Matérial Institut Lavoisier (MIL)-101, one of
the metal–organic
frameworks containing numerous coordinatively unsaturated sites, as
well as high specific surface area, was synthetized under different
protocols for CO2 adsorption and separation from N2. To improve its CO2 adsorption capacity, different
amounts [10, 25, and 40 wt % of tetraethylenepentamine (TEPA)] were
grafted to the parental MIL-101. Results revealed that TEPA-MIL-101
(40 wt %) showed one of the highest CO2 adsorption capacities
(i.e., 3.76 mmol g–1 at 298 K at 1 bar) among existing
MIL-101 and its modified moieties. This amount was 1.56 times greater
than parental MIL-101 (in spite of having superior textural properties),
which adsorbed 2.41 mmol g–1 CO2 at the
same operational conditions. This can be attributed to the presence
of polar functional groups in the porous structure of MIL-101 that
enhance the interaction between CO2 active sites on the
adsorbent surface. Isosteric heat of adsorption of CO2 and
N2 on TEPA-MIL-101 (40 wt %) were 35 and 18 kJ mol–1, respectively, based on the temperature-dependent
form of the Freundlich model in the Clausius–Clapeyron equation.

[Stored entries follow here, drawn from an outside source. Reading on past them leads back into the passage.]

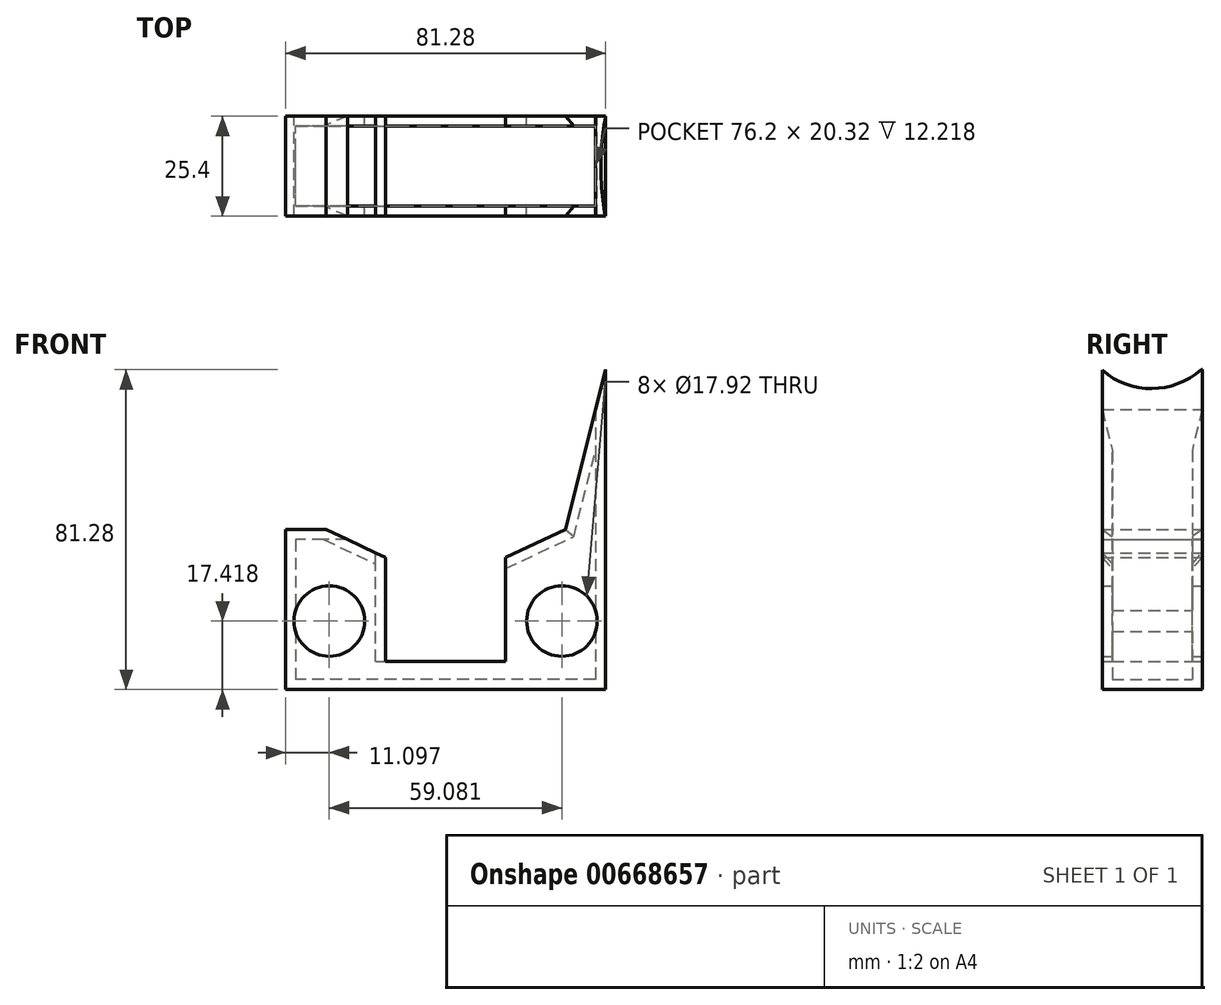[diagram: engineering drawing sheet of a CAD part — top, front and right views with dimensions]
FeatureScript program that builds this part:
annotation { "Feature Type Name" : "Feature", "Feature Type Description" : "" }
export const myFeature = defineFeature(function(context is Context, id is Id, definition is map)
    precondition{}
    {
        {
            var Q0;
            Q0=qCreatedBy(makeId("Front.planeOp"),FACE);
            var sketch = newSketch(context, id + "F0", { "sketchPlane" : qUnion([Q0])});
            skLineSegment(sketch, "E0.bottom", {"start": v(40.64, 40.64) * mm, "end": v(-40.64, 40.64) * mm});
            skLineSegment(sketch, "E0.top", {"start": v(40.64, -40.64) * mm, "end": v(-40.64, -40.64) * mm});
            skLineSegment(sketch, "E0.left", {"start": v(40.64, 40.64) * mm, "end": v(40.64, -40.64) * mm});
            skLineSegment(sketch, "E0.right", {"start": v(-40.64, 40.64) * mm, "end": v(-40.64, -40.64) * mm});
            skPoint(sketch, "E0.middle", {"position": v(0, 0) * mm});
            skLineSegment(sketch, "E1.bottom", {"start": v(-15.24, -33.48) * mm, "end": v(15.24, -33.48) * mm});
            skLineSegment(sketch, "E1.top", {"start": v(-15.24, 33.48) * mm, "end": v(15.24, 33.48) * mm});
            skLineSegment(sketch, "E1.left", {"start": v(-15.24, -33.48) * mm, "end": v(-15.24, 33.48) * mm});
            skLineSegment(sketch, "E1.right", {"start": v(15.24, -33.48) * mm, "end": v(15.24, 33.48) * mm});
            skLineSegment(sketch, "E2", {"start": v(-40.64, 40.64) * mm, "end": v(-30.4, 0) * mm});
            skLineSegment(sketch, "E3", {"start": v(-30.4, 0) * mm, "end": v(-40.64, 40.64) * mm});
            skLineSegment(sketch, "E4", {"start": v(40.64, 40.64) * mm, "end": v(30.4, 0) * mm});
            skLineSegment(sketch, "E5", {"start": v(-30.4, 0) * mm, "end": v(-40.64, 0) * mm});
            skLineSegment(sketch, "E6", {"start": v(-40.64, 0) * mm, "end": v(30.4, 0) * mm});
            skLineSegment(sketch, "E7", {"start": v(30.4, 0) * mm, "end": v(40.64, 0) * mm});
            skPoint(sketch, "E8", {"position": v(-15.24, -7.07) * mm});
            skPoint(sketch, "E9", {"position": v(15.24, -7.07) * mm});
            skLineSegment(sketch, "E10", {"start": v(-30.4, 0) * mm, "end": v(-15.24, -7.07) * mm});
            skLineSegment(sketch, "E11", {"start": v(15.24, -7.07) * mm, "end": v(30.4, 0) * mm});
            skPoint(sketch, "E12", {"position": v(-25.8, -10.17) * mm});
            skPoint(sketch, "E13", {"position": v(25.2, -11.76) * mm});
            skLineSegment(sketch, "E14", {"start": v(-15.24, -7.07) * mm, "end": v(-15.24, -33.48) * mm});
            skSolve(sketch);
        }
        {
            var Q0;
            {var subQ4=sQuery(id+"F0.wireOp",EDGE,"E0.top");Q0=makeQuery(id+"F0.imprint","IMPRINT",FACE,{"disambiguationData":[TD([[makeQuery(id+"F0.imprint","IMPRINT",EDGE,{"derivedFrom":subQ4}),-1.0]])]});}
            var Q1;
            {var subQ0=sQuery(id+"F0.wireOp",EDGE,"E3");Q1=makeQuery(id+"F0.imprint","IMPRINT",FACE,{"disambiguationData":[TD([[makeQuery(id+"F0.imprint","IMPRINT",EDGE,{"derivedFrom":subQ0}),1.0]])]});}
            var Q2;
            {var subQ0=sQuery(id+"F0.wireOp",EDGE,"E4");Q2=makeQuery(id+"F0.imprint","IMPRINT",FACE,{"disambiguationData":[TD([[makeQuery(id+"F0.imprint","IMPRINT",EDGE,{"derivedFrom":subQ0}),1.0]])]});}
            extrude(context, id + "F1", {"entities" : qUnion([Q0, Q1, Q2]), "depth" : 25.4 * mm, "offsetDistance" : 25.4 * mm});
        }
        {
            var Q0;
            Q0=makeQuery(id+"F1.opExtrude","SWEPT_FACE",FACE,{"disambiguationData":[OSD([sQuery(id+"F0.wireOp",EDGE,"E4")])]});
            var Q1;
            Q1=makeQuery(id+"F1.opExtrude","SWEPT_FACE",FACE,{"disambiguationData":[OSD([sQuery(id+"F0.wireOp",EDGE,"E11")])]});
            var Q2;
            Q2=makeQuery(id+"F1.opExtrude","SWEPT_FACE",FACE,{"disambiguationData":[OSD([sQuery(id+"F0.wireOp",EDGE,"E1.right")])]});
            var Q3;
            Q3=makeQuery(id+"F1.opExtrude","SWEPT_FACE",FACE,{"disambiguationData":[OSD([sQuery(id+"F0.wireOp",EDGE,"E1.bottom")])]});
            var Q4;
            Q4=makeQuery(id+"F1.opExtrude","SWEPT_FACE",FACE,{"disambiguationData":[OSD([sQuery(id+"F0.wireOp",EDGE,"E3")])]});
            var Q5;
            Q5=makeQuery(id+"F1.opExtrude","SWEPT_FACE",FACE,{"disambiguationData":[OSD([sQuery(id+"F0.wireOp",EDGE,"E10")])]});
            var Q6;
            Q6=makeQuery(id+"F1.opExtrude","SWEPT_FACE",FACE,{"disambiguationData":[OSD([sQuery(id+"F0.wireOp",EDGE,"E14")])]});
            shell(context, id + "F2", {"entities" : qUnion([Q0, Q1, Q2, Q3, Q4, Q5, Q6]), "thickness" : 2.54 * mm});
        }
        {
            var Q0;
            Q0=qCreatedBy(makeId("Front.planeOp"),FACE);
            var sketch = newSketch(context, id + "F3", { "sketchPlane" : qUnion([Q0])});
            skCircle(sketch, "E15", {"center": v(-29.54, -23.22) * mm, "radius": 8.96 * mm});
            skCircle(sketch, "E16", {"center": v(29.54, -23.22) * mm, "radius": 8.96 * mm});
            skSolve(sketch);
        }
        {
            var Q0;
            Q0=makeQuery(id+"F3.imprint","IMPRINT",FACE,{"disambiguationData":[TD([[makeQuery(id+"F3.imprint","IMPRINT",EDGE,{"derivedFrom":sQuery(id+"F3.wireOp",EDGE,"E15")}),1.0]])]});
            var Q1;
            Q1=makeQuery(id+"F3.imprint","IMPRINT",FACE,{"disambiguationData":[TD([[makeQuery(id+"F3.imprint","IMPRINT",EDGE,{"derivedFrom":sQuery(id+"F3.wireOp",EDGE,"E16")}),1.0]])]});
            extrude(context, id + "F4", {"entities" : qUnion([Q0, Q1]), "operationType" : NewBodyOperationType.REMOVE, "depth" : 105.4 * mm, "offsetDistance" : 25.4 * mm});
        }
        {
            var Q0;
            {var subQ0=sQuery(id+"F0.wireOp",EDGE,"E3");Q0=makeQuery(id+"F2.opShell","OFFSET_EDGE",EDGE,{"disambiguationData":[OSD([subQ0]),TDD([makeQuery(id+"F1.opExtrude","CAP_EDGE",EDGE,{"disambiguationData":[OSD([subQ0])],"isStart":false})])]});}
            var Q1;
            {var subQ0=sQuery(id+"F0.wireOp",EDGE,"E10");Q1=makeQuery(id+"F2.opShell","OFFSET_EDGE",EDGE,{"disambiguationData":[OSD([subQ0]),TDD([makeQuery(id+"F1.opExtrude","CAP_EDGE",EDGE,{"disambiguationData":[OSD([subQ0])],"isStart":false})])]});}
            var Q2;
            {var subQ0=sQuery(id+"F0.wireOp",EDGE,"E3");Q2=makeQuery(id+"F2.opShell","OFFSET_EDGE",EDGE,{"disambiguationData":[OSD([subQ0]),TDD([makeQuery(id+"F1.opExtrude","CAP_EDGE",EDGE,{"disambiguationData":[OSD([subQ0])],"isStart":true})])]});}
            var Q3;
            {var subQ0=sQuery(id+"F0.wireOp",EDGE,"E10");Q3=makeQuery(id+"F2.opShell","OFFSET_EDGE",EDGE,{"disambiguationData":[OSD([subQ0]),TDD([makeQuery(id+"F1.opExtrude","CAP_EDGE",EDGE,{"disambiguationData":[OSD([subQ0])],"isStart":true})])]});}
            var Q4;
            {var subQ0=sQuery(id+"F0.wireOp",EDGE,"E11");Q4=makeQuery(id+"F2.opShell","OFFSET_EDGE",EDGE,{"disambiguationData":[OSD([subQ0]),TDD([makeQuery(id+"F1.opExtrude","CAP_EDGE",EDGE,{"disambiguationData":[OSD([subQ0])],"isStart":true})])]});}
            var Q5;
            {var subQ0=sQuery(id+"F0.wireOp",EDGE,"E4");Q5=makeQuery(id+"F2.opShell","OFFSET_EDGE",EDGE,{"disambiguationData":[OSD([subQ0]),TDD([makeQuery(id+"F1.opExtrude","CAP_EDGE",EDGE,{"disambiguationData":[OSD([subQ0])],"isStart":true})])]});}
            var Q6;
            {var subQ0=sQuery(id+"F0.wireOp",EDGE,"E4");Q6=makeQuery(id+"F2.opShell","OFFSET_EDGE",EDGE,{"disambiguationData":[OSD([subQ0]),TDD([makeQuery(id+"F1.opExtrude","CAP_EDGE",EDGE,{"disambiguationData":[OSD([subQ0])],"isStart":false})])]});}
            var Q7;
            {var subQ0=sQuery(id+"F0.wireOp",EDGE,"E11");Q7=makeQuery(id+"F2.opShell","OFFSET_EDGE",EDGE,{"disambiguationData":[OSD([subQ0]),TDD([makeQuery(id+"F1.opExtrude","CAP_EDGE",EDGE,{"disambiguationData":[OSD([subQ0])],"isStart":false})])]});}
            chamfer(context, id + "F5", {"entities" : qUnion([Q0, Q1, Q2, Q3, Q4, Q5, Q6, Q7]), "width" : 2.54 * mm, "tangentPropagation" : true});
        }
        {
            var Q0;
            Q0=qCreatedBy(makeId("Right.planeOp"),FACE);
            var sketch = newSketch(context, id + "F6", { "sketchPlane" : qUnion([Q0])});
            skCircle(sketch, "E17", {"center": v(-12.9, 54.98) * mm, "radius": 19.13 * mm});
            skSolve(sketch);
        }
        {
            var Q0;
            Q0 = qSketchRegion(id + "F6", true);
            extrude(context, id + "F7", {"entities" : qUnion([Q0]), "operationType" : NewBodyOperationType.REMOVE, "oppositeDirection" : true, "depth" : 254 * mm, "offsetDistance" : 25.4 * mm, "hasSecondDirection" : true, "secondDirectionOppositeDirection" : false, "secondDirectionDepth" : 170.94 * mm});
        }
    });
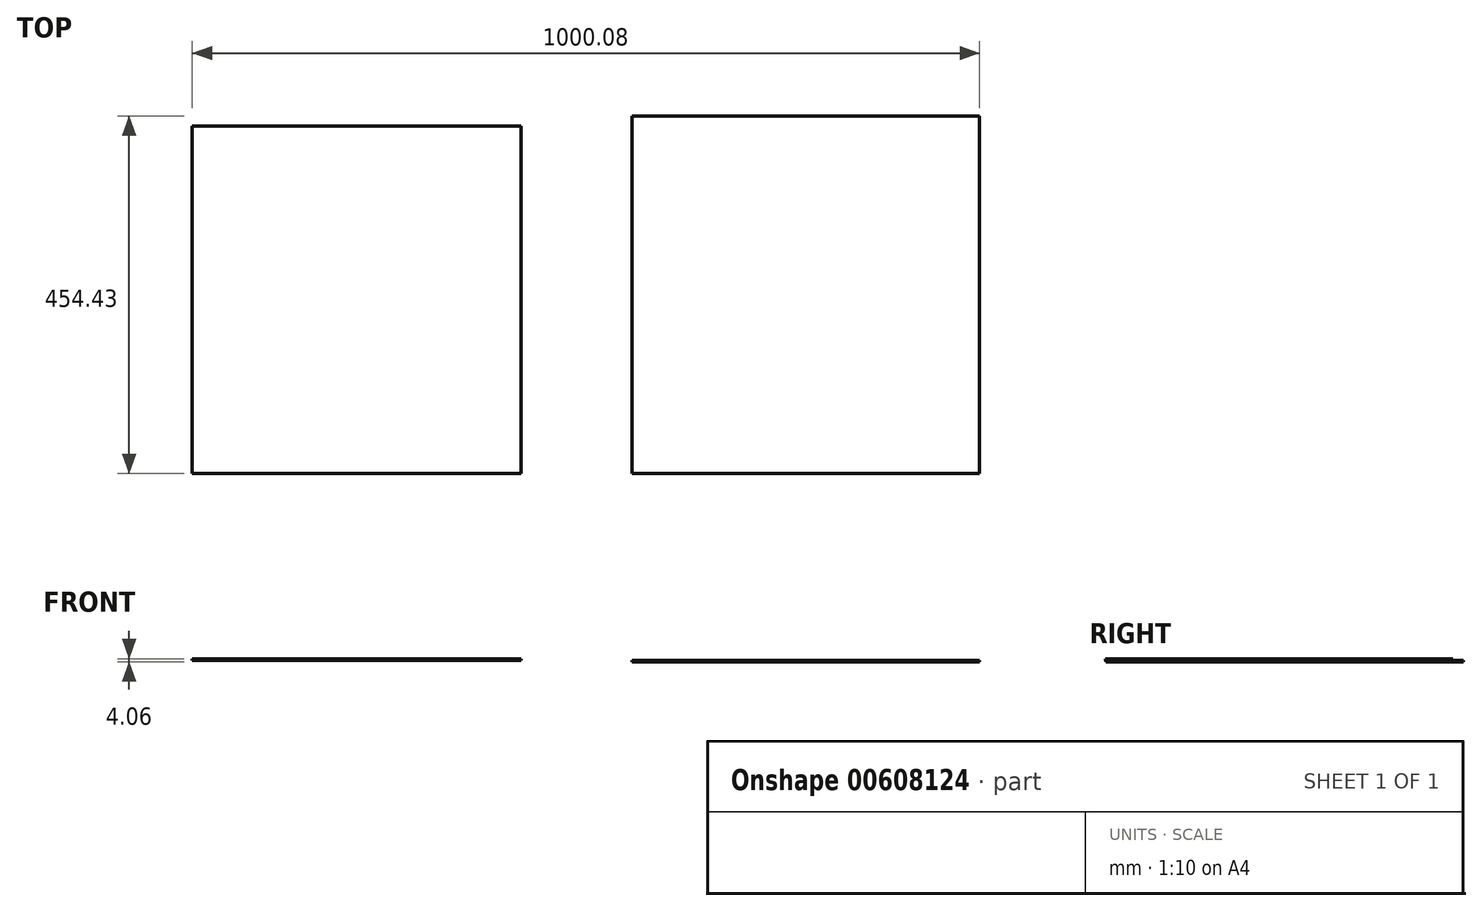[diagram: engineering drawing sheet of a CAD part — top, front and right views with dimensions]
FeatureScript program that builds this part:
annotation { "Feature Type Name" : "Feature", "Feature Type Description" : "" }
export const myFeature = defineFeature(function(context is Context, id is Id, definition is map)
    precondition{}
    {
        {
            var Q0;
            Q0=qCreatedBy(makeId("Top.planeOp"),FACE);
            var sketch = newSketch(context, id + "F0", { "sketchPlane" : qUnion([Q0])});
            skLineSegment(sketch, "E0.bottom", {"start": v(220.66, -227.01) * mm, "end": v(-220.66, -227.01) * mm});
            skLineSegment(sketch, "E0.top", {"start": v(220.66, 227.01) * mm, "end": v(-220.66, 227.01) * mm});
            skLineSegment(sketch, "E0.left", {"start": v(220.66, -227.01) * mm, "end": v(220.66, 227.01) * mm});
            skLineSegment(sketch, "E0.right", {"start": v(-220.66, -227.01) * mm, "end": v(-220.66, 227.01) * mm});
            skPoint(sketch, "E0.middle", {"position": v(0, 0) * mm});
            skLineSegment(sketch, "E1.bottom", {"start": v(-220.66, -227.01) * mm, "end": v(-217.49, -227.01) * mm});
            skLineSegment(sketch, "E1.left", {"start": v(-220.66, -227.01) * mm, "end": v(-220.66, -144.46) * mm});
            skLineSegment(sketch, "E2.bottom", {"start": v(220.66, -227.01) * mm, "end": v(217.49, -227.01) * mm});
            skLineSegment(sketch, "E2.left", {"start": v(220.66, -227.01) * mm, "end": v(220.66, -144.46) * mm});
            skSolve(sketch);
        }
        {
            var Q0;
            Q0=makeQuery(id+"F0.imprint","IMPRINT",FACE,{"disambiguationData":[TD([[makeQuery(id+"F0.imprint","IMPRINT",EDGE,{"derivedFrom":sQuery(id+"F0.wireOp",EDGE,"E0.bottom")}),-1.0]])]});
            extrude(context, id + "F1", {"entities" : qUnion([Q0]), "depth" : 2.03 * mm, "offsetDistance" : 25.4 * mm});
        }
        {
            var Q0;
            Q0=makeQuery(id+"F1.opExtrude","CAP_FACE",FACE,{"disambiguationData":[OSD([sQuery(id+"F0.wireOp",EDGE,"E0.bottom"),sQuery(id+"F0.wireOp",EDGE,"E0.top"),sQuery(id+"F0.wireOp",EDGE,"E0.left"),sQuery(id+"F0.wireOp",EDGE,"E0.right"),sQuery(id+"F0.wireOp",EDGE,"E1.bottom"),sQuery(id+"F0.wireOp",EDGE,"E1.left"),sQuery(id+"F0.wireOp",EDGE,"E2.bottom"),sQuery(id+"F0.wireOp",EDGE,"E2.left")])],"isStart":false});
            var sketch = newSketch(context, id + "F2", { "sketchPlane" : qUnion([Q0])});
            skLineSegment(sketch, "E3.bottom", {"start": v(-361.9, -227.42) * mm, "end": v(-779.42, -227.42) * mm});
            skLineSegment(sketch, "E3.top", {"start": v(-361.9, 213.9) * mm, "end": v(-779.42, 213.9) * mm});
            skLineSegment(sketch, "E3.left", {"start": v(-361.9, -227.42) * mm, "end": v(-361.9, 213.9) * mm});
            skLineSegment(sketch, "E3.right", {"start": v(-779.42, -227.42) * mm, "end": v(-779.42, 213.9) * mm});
            skSolve(sketch);
        }
        {
            var Q0;
            Q0=makeQuery(id+"F2.imprint","IMPRINT",FACE,{"disambiguationData":[TD([[makeQuery(id+"F2.imprint","IMPRINT",EDGE,{"derivedFrom":sQuery(id+"F2.wireOp",EDGE,"1BgGyHGM-FOAu-MDjo-izlG-MtHqZyXujZSA.bottom")}),1.0]])]});
            var Q1;
            Q1=makeQuery(id+"F2.imprint","IMPRINT",FACE,{"disambiguationData":[TD([[makeQuery(id+"F2.imprint","IMPRINT",EDGE,{"derivedFrom":sQuery(id+"F2.wireOp",EDGE,"E3.bottom")}),-1.0]])]});
            extrude(context, id + "F3", {"entities" : qUnion([Q0, Q1]), "depth" : 2.03 * mm, "offsetDistance" : 25.4 * mm});
        }
    });
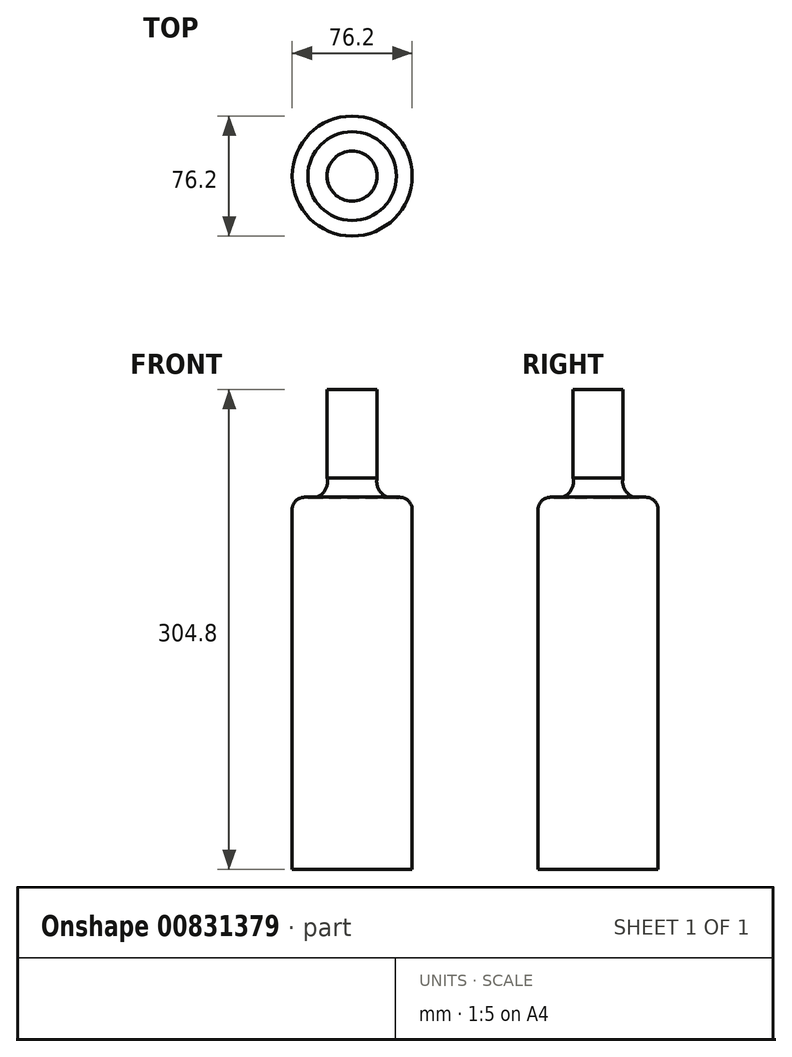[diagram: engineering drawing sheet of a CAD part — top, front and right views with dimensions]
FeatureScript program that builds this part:
annotation { "Feature Type Name" : "Feature", "Feature Type Description" : "" }
export const myFeature = defineFeature(function(context is Context, id is Id, definition is map)
    precondition{}
    {
        {
            var Q0;
            Q0=qCreatedBy(makeId("Front.planeOp"),FACE);
            var sketch = newSketch(context, id + "F0", { "sketchPlane" : qUnion([Q0])});
            skLineSegment(sketch, "E0", {"start": v(0, 48.03) * mm, "end": v(15.88, 48.03) * mm});
            skLineSegment(sketch, "E1", {"start": v(38.1, -28.17) * mm, "end": v(38.1, -256.77) * mm});
            skArc(sketch, "E2", {"start": v(15.88, -8.02) * mm, "mid": v(18.55, -17.7) * mm, "end": v(28.15, -20.66) * mm});
            skArc(sketch, "E3", {"start": v(38.1, -28.17) * mm, "mid": v(35, -21.94) * mm, "end": v(28.15, -20.66) * mm});
            skLineSegment(sketch, "E4", {"start": v(15.88, 48.03) * mm, "end": v(15.88, -8.02) * mm});
            skLineSegment(sketch, "E5", {"start": v(0, 48.03) * mm, "end": v(0, -256.77) * mm});
            skLineSegment(sketch, "E6", {"start": v(0, -256.77) * mm, "end": v(38.1, -256.77) * mm});
            skSolve(sketch);
        }
        {
            var Q0;
            Q0 = qSketchRegion(id + "F0", true);
            var Q1;
            Q1=sQuery(id+"F0.wireOp",EDGE,"E5");
            revolve(context, id + "F1", {"surfaceOperationType" : NewSurfaceOperationType.NEW, "entities" : qUnion([Q0]), "axis" : qUnion([Q1]), "revolveType" : RevolveType.FULL});
        }
    });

Ideal adsorption solution theory (IAST) was used for determination
of CO2/N2 selectivity for a binary gas mixture,
including 15% CO2 and 85% N2 at 298 K and at
1 bar. TEPA-MIL-101 (40 wt %) showed an exceptional CO2/N2 selectivity of 220. Adsorption kinetics study demonstrated
that the Avrami model was the best model for fitting the experimental
data, which denotes that more than one pathway exists in CO2 and N2 adsorption.